Second, Jacob put the striped and spotted sheep, that were now born, at the end of his flock, which was ahead of Laban's flock so that Laban's herd received another impression of stripes and spots.
Third, Jacob put the sticks by the watering troughs only when the ewes were stronger and were producing stronger lambs. Thus Jacob's flocks were increased by stronger lambs and kids, while Laban's were increased with weaker ones.
It is here that the serious Bible student faces some perplexing problems. First, Jacob says that Laban changed his wages ten times (31:7). The text only gives three. However, in the last six-year period Laban evidently made changes in the sheep-goat contract which are not mentioned in the Bible (but implied in 31:8).
The next perplexing problem is that of prenatal influence. Did the spotted sticks really produce spotted lambs and kids? Liberals use this incident to declare the account a myth. Some of the older commentaries take the approach that Jacob's schemes really worked. One, for example, states that ewes when seeing the spotted sticks "fancied the rams that leaped upon them were of those colors, and so conceived and brought forth the like." But fantasies of the mind do not bring about genetically reproduced characteristics.
The Bible however, makes no such claim. It is true that Jacob believed his scheme had produced these results, but his actions actually did not affect the color of the coats at all. The Genesis account nowhere says that because the flocks conceived before the sticks therefore they brought forth the speckled and spotted offspring. It merely states "the flocks conceived before the rods, and brought forth cattle striped, speckled, and spotted" (30:39). Both were facts, but the one was not the cause of the other. Further, the English word "so" in 30:42 is the translation of the Hebrew "and," and it should be thus translated in that verse. It need not imply any casual relationship in this context.
The answer is not found in Jacob's scheming program, but in God's sovereign providence. It was the providence of God that caused the ewes, though white, to bear spotted and striped young. That God had a part in the process is acknowledged by Laban (30:27), Jacob (31:5,7,9), the Angel of Jehovah (31:12), and Jacob's wives (31:16).
It must be remembered that Laban's flocks had been culled so that they were all white, but they were not all homozygous white (having only the white dominant genes). They were rather mostly heterozygous white (having both white dominant genes and colored recessive genes). Likewise, though his black rams had been removed, the rest of the rams would have been a mixture of homozygous (purebred) whites and heterozygous (hybrid) whites.

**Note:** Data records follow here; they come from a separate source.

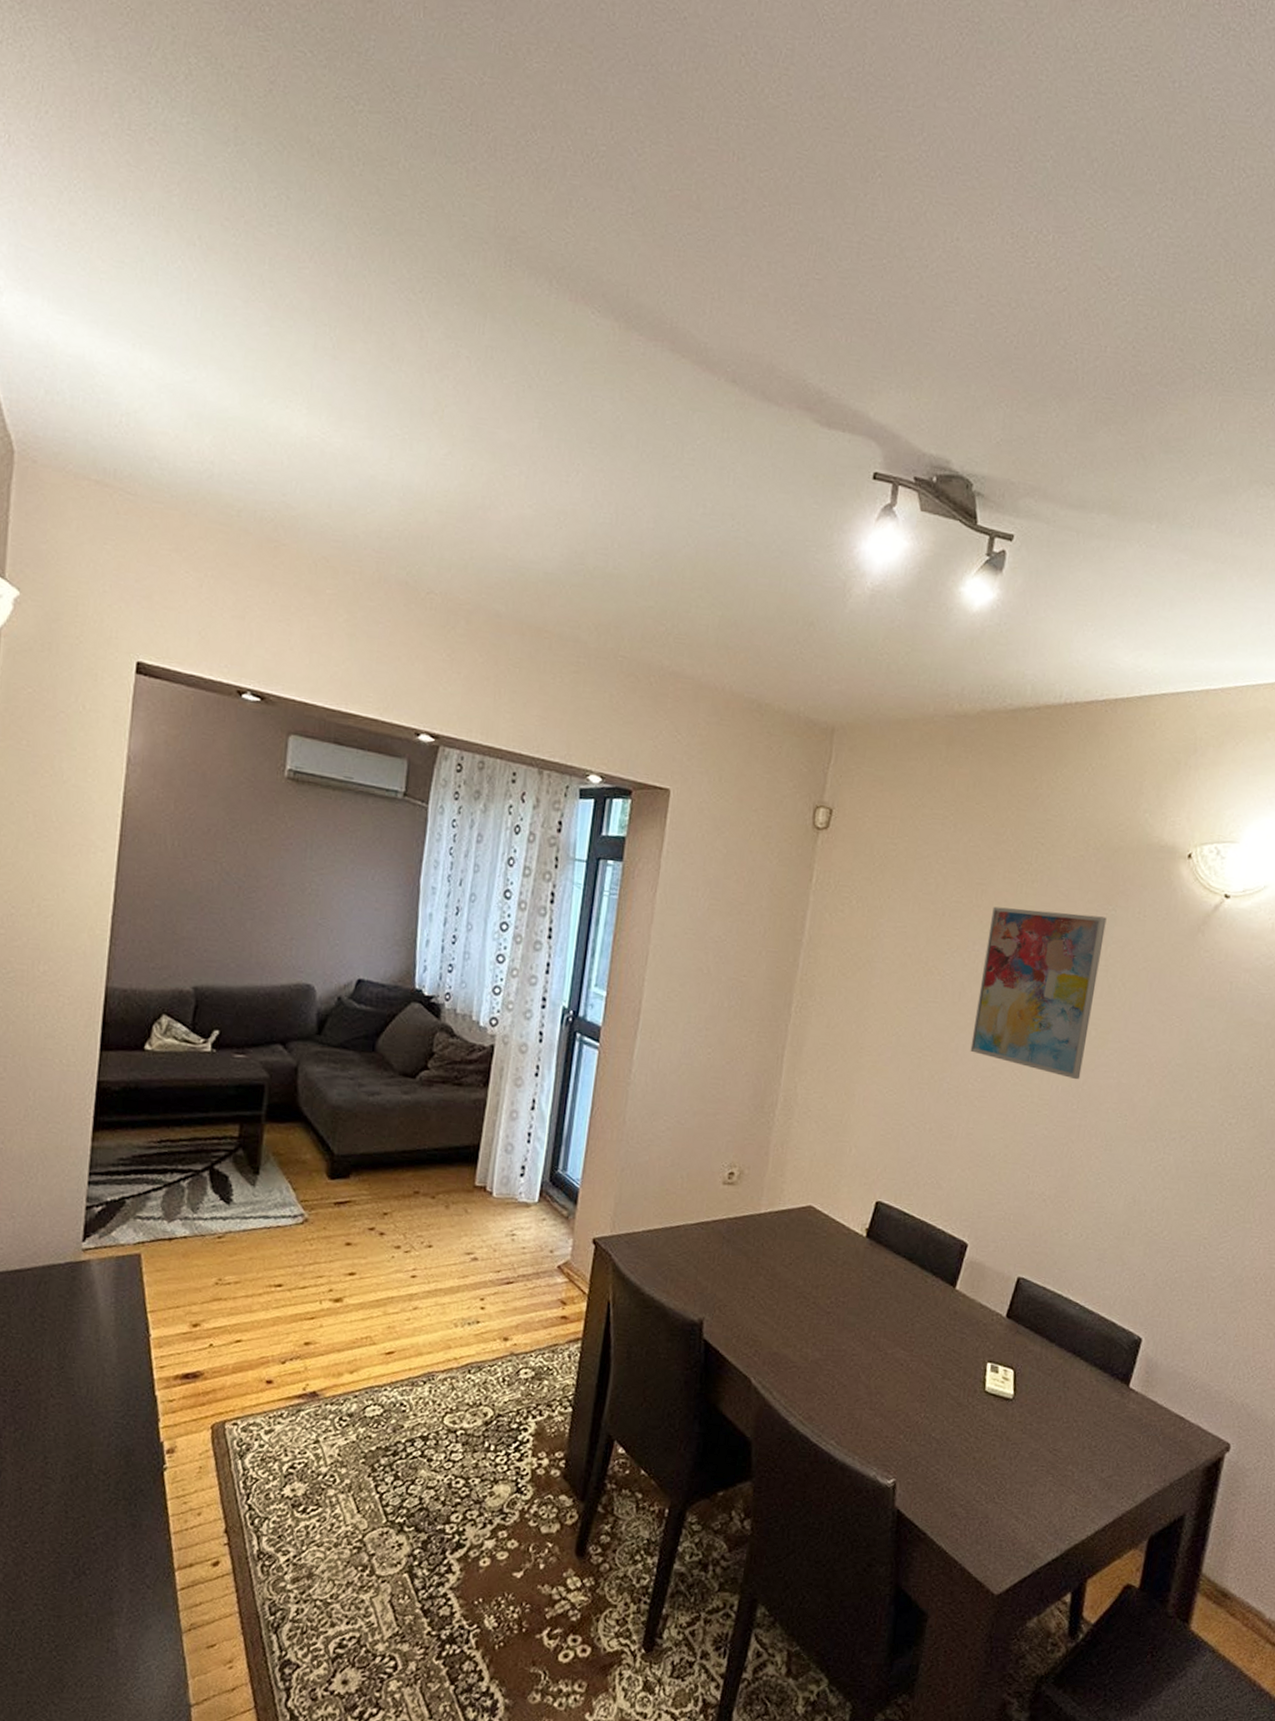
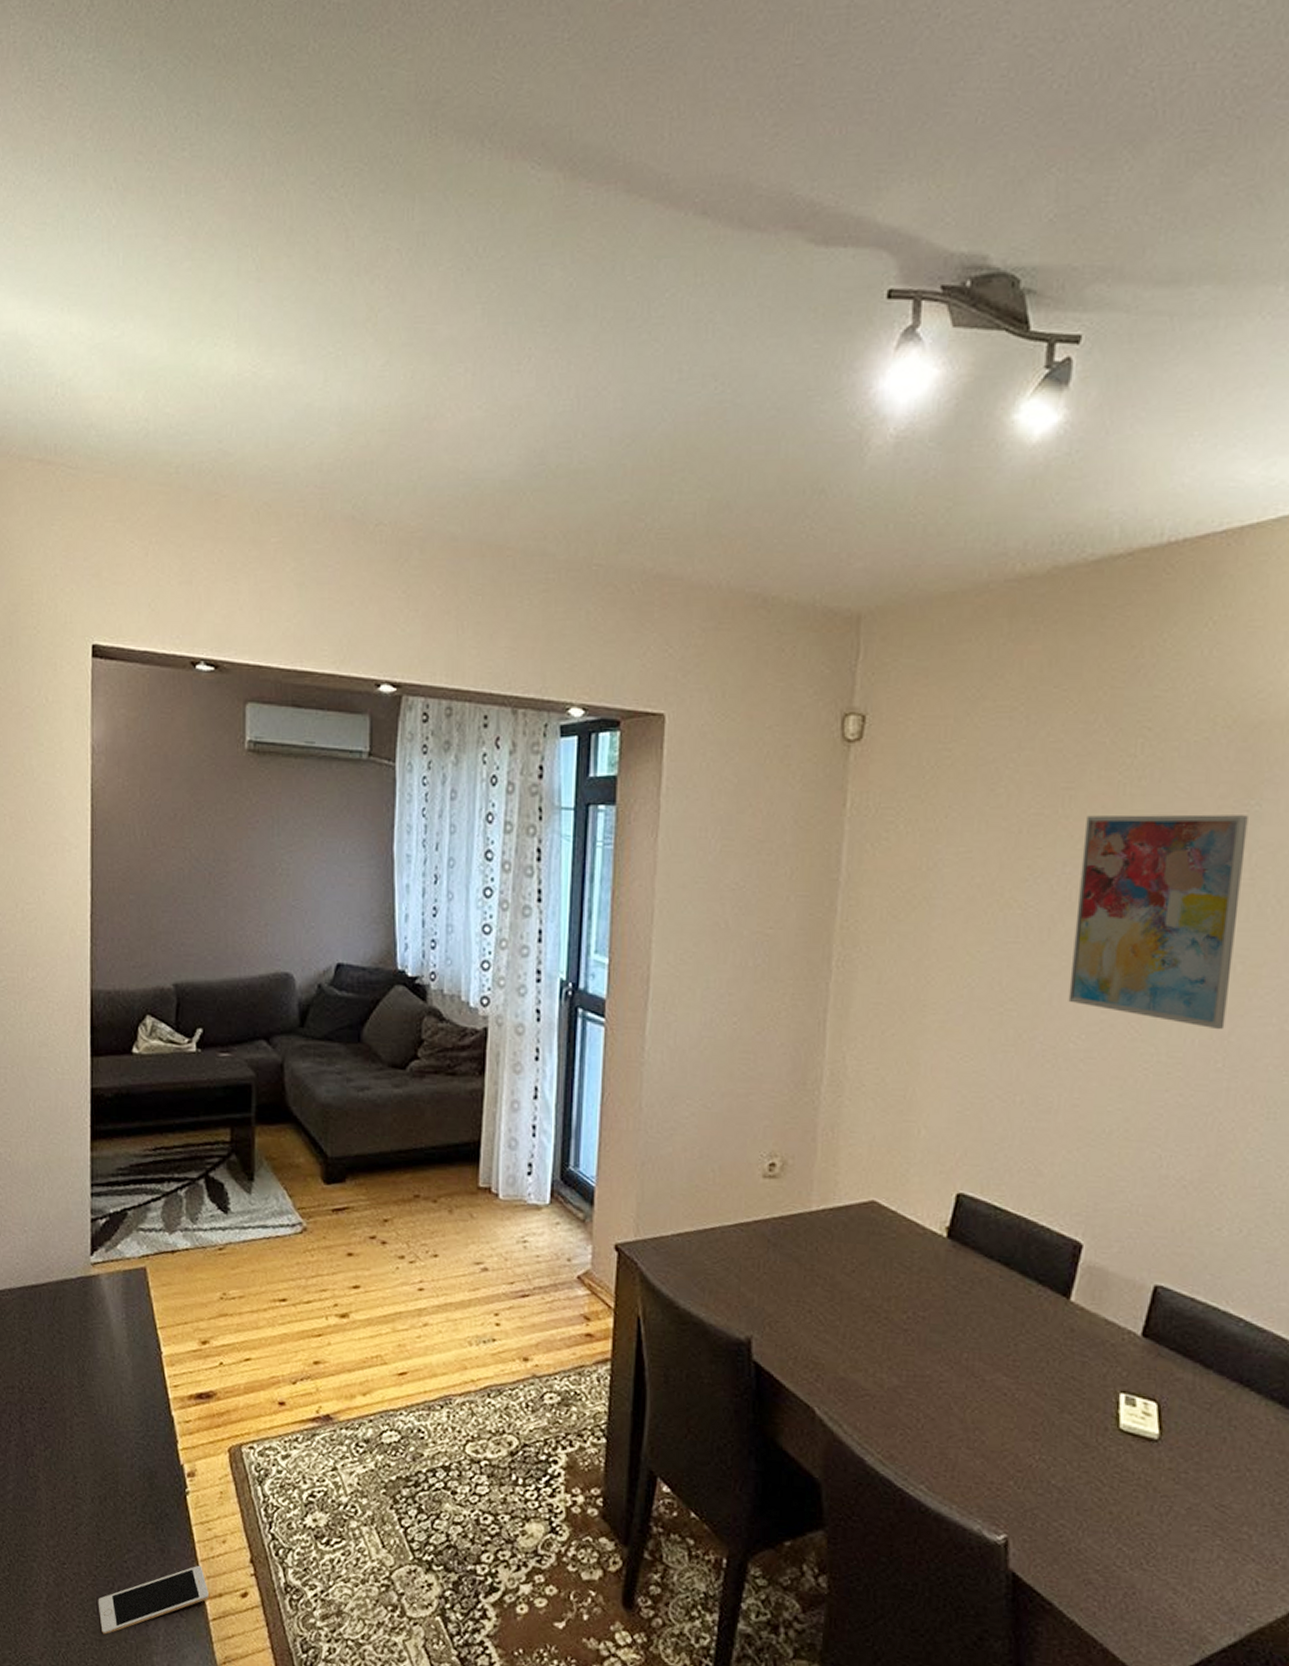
cell phone: none [59,1537,179,1610] -> present [98,1565,209,1635]

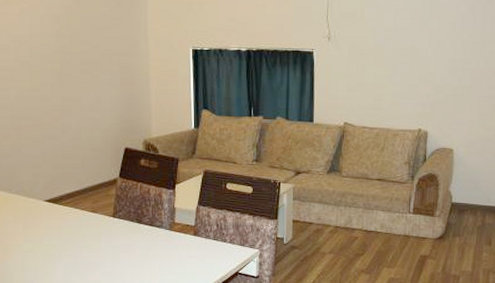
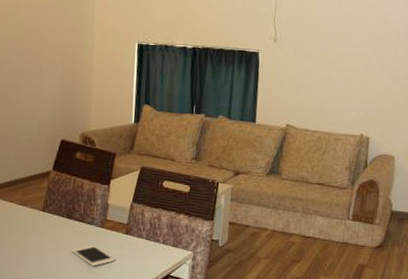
cell phone: none [143,247,186,267] -> present [71,245,115,267]

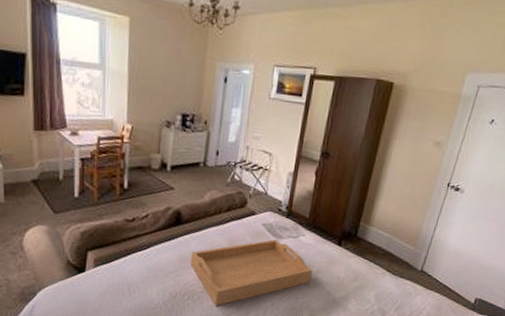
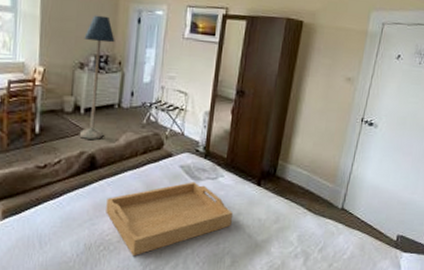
floor lamp: none [165,73,202,197] -> present [79,15,115,140]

If homozygous (purebred) white sheep mated, all the offspring would be white. But if heterozygous white sheep mated, normally, of four lambs one would be pure white, two would be white, but with colored recessive genes, and one would be pure black. In Jacob's dream all the rams who bred the ewes were "striped, speckled, and spotted." We may thus conclude the following: (1) God allowed only the heterozygous rams to mate with the flocks. (2) In those matings, the genes imparted to the young were to a large degree the colored recessive genes, which provided the young with the rare colored coats.
Jacob would therefore receive a high proportion of those horn to Laban's ewes. Thus God in his providence did indeed bless Jacob as He had promised at Bethel.